Genetics research international | 2011
Masoud Motasaddi Zarandy; Mersedeh Rohanizadegan; Hojjat Salmasian; Nooshin Nikzad; Niloofar Bazazzadegan; Mahdi Malekpour
I was pleased to see the undergraduates’ concern about healthcare delivery in developing countries (May 16, p 1665). As they discuss, compensation could be a solution to the problem of migration, but it would only be a temporary one. The main reasons health-care workers migrate are to look for better opportunities, a better lifestyle, better education for their children, and safe working conditions. So unless home countries are able to give some hope in these regards, the migration of health-care workers from developing to developed countries will continue. The following options might help further. Bonding systems could require medical or nursing graduates to serve for a minimum number of years in the home country before going for further training. Such a scheme has helped rural Nepal keep hold of more of its young doctors in recent times. Increasing facilities such as schools, police posts, and the availability of telephone networks and the internet could help doctors to remain in the rural setting of developing countries where they are urgently needed.
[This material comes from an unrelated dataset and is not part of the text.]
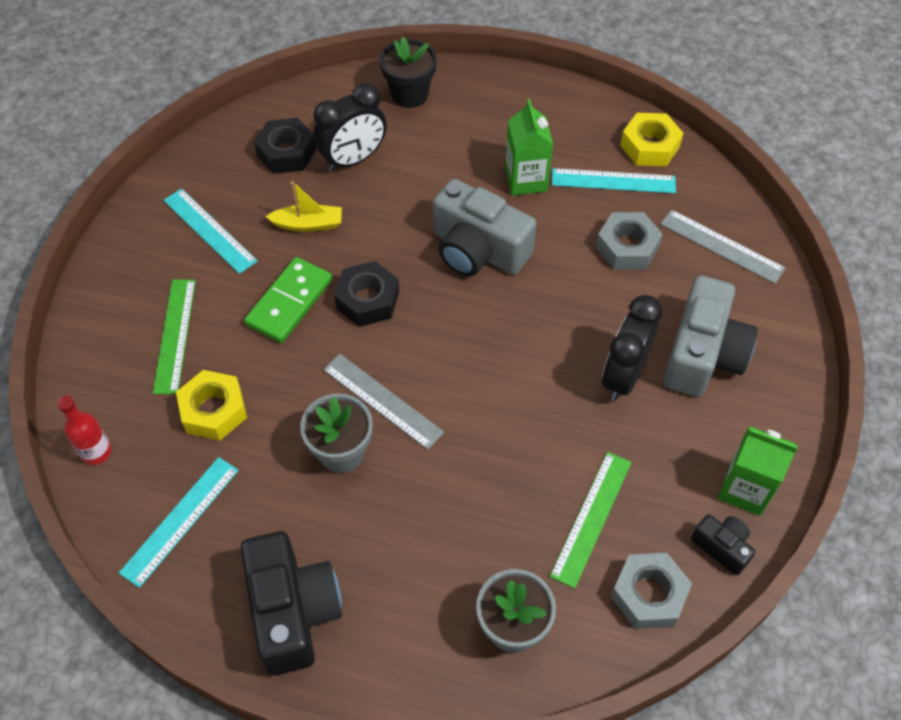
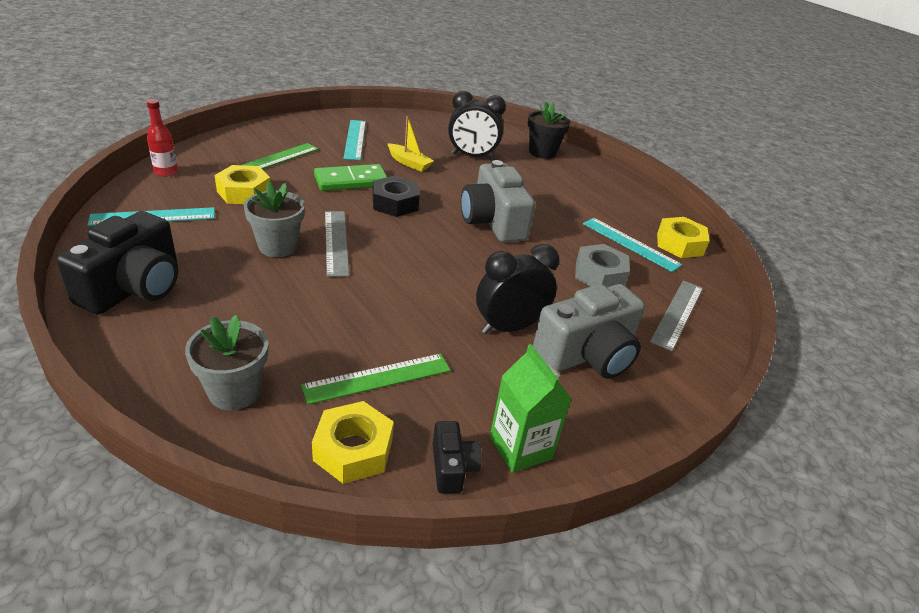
camera: 35 degrees right, 20 degrees down
black nut [254,118,317,174] -> none
green carton [505,99,553,196] -> none
grey nut [611,553,692,629] -> yellow nut [312,401,394,484]
grey ruler [660,210,786,284] -> grey ruler turned 45 degrees clockwise [650,280,703,351]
Finally, increasing both the numbers and skill sets of mid-level health-care workers such as health assistants and community medical assistants could boost the backbone of the health-care service in rural settings. Additionally, because the qualifi cation is not internationally recognised, such workers are less likely to migrate. So, rather than producing more doctors, shifting the focus to mid-level health care workers might help developing countries, at least in the delivery of basic health care and to move towards achieving the Millennium Development Goals.